Second generation of search : via this fantastic website

It includes a group of search services that make use of technology that organizes search results by peer ranking, or clusters results by concept, site or domain. This is in contrast to the more long-standing method of term relevancy ranking. This newer type of ranking usually works in addition to term ranking and looks at “off the page” information to determine the retrieval and order of your search results. Search engines that employ this alternative may be thought of as second generation search services. For example:

* Google ranks by the number of links from the hightest number of pages ranked high by the service
* Teoma ranks by the number of linking pages on the same subject as your search
* Vivisimo organizes results by keyword and/or concept

* The human element: concept processing. Second generation services such as Ask Jeeves and SurfWax apply different kinds of concept processing to a search statement to determine the probable intent of a search. This is often accomplished by the use of human generated indexes. With these services, the burden of coming up with precise or extensive terminology is shifted from the user to the engine. These services are therefore taking on the role of thesauri.
* The human element: “horizontal” presentation of results. Most search tools return results in one long, vertical list. In contrast to this, there is a growing group of search tools that use concept processing to return results in a horizontal organization. With these tools, you can first review concept categories retrieved by your search before examining the results within particular categories. This can make it easier to zero in on the aspects of your topic that interest you. Examples of these tools include All 4 One Metasearch, Clusty and Exalead.
* The human element: peer ranking. Search services such as Google and Teoma derive their results from the behavior and judgment of millions of Web developers.


The future:

It is interesting to note that there are certain forms of search that are still not widely adopted by search engines. I would like for example a way to scan the bar codes of all the books that I own so that Google can provide me with their book search results and I can easily search through my books. There is no copyright trouble as I did pay for the books. Interesting thought isn’t it. It would vastly increase my productivity.

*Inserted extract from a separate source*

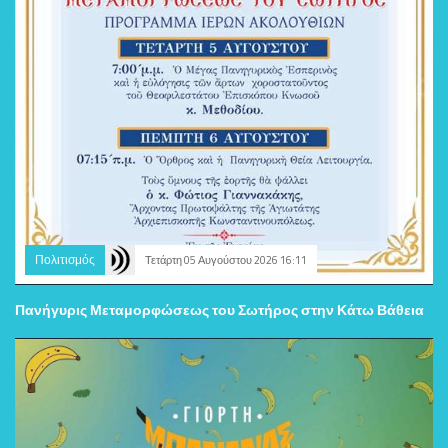
Πολιτισμός
Τετάρτη 05 Αυγούστου 2026 16:11
Πανήγυρις Μεταμορφώσεως του Σωτήρος στην Κάτω Βάθεια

The other craze on the internet now is “interesting links”. More people are turning to the web to serve as a source of entertainment and part of the trend is to search for “cool links”. Unfortunately typing “cool links” into Google is not what I mean. A whole array of service have sprung up based on the idea. Look at ” Del.icio.us”, “Digg” and the like. It would be so easy for Google, Yahoo and the like to come up with a page of interesting links gleaned from their daily, monthly and annual searches.
What is very markedly absent from my favourite search engine “Google” is the lack of the human element. They are not big fans of human involvement in providing search results. But isn’t a little bias a good thing when it comes to certain specific search results, say for instance product recommendations. They maybe able to add it to their Froogle search results maybe. Yahoo has the right mix by investing in up and coming web societies such as Flickr and Del.icio.us. I would love Google to incorporate tag based search or to even refine the concept in some way.

New tech:

The aim of the Semantic Web efforts is to be able to find and access Web sites and Web resources not by keywords, as Google does today, but by descriptions of their contents and capabilities,” Jerry Hobbs, a computer scientist at the University of Southern California,

Right now, this kind of search capability is impossible because Web search engines require that users guess the right keywords to find what they seek. However, several maturing technologies are considered the most likely keys to fulfilling the goals of the Semantic Web project. These technologies, already tried and tested in research labs, will help make the Semantic Web a reality:

The Web ontology language (OWL), developed on top of XML, will help search engines discern whether two Web sites have the same content even if they are described using different terminology or metalanguage.

It is an exciting time to be in. The possibilities are endless.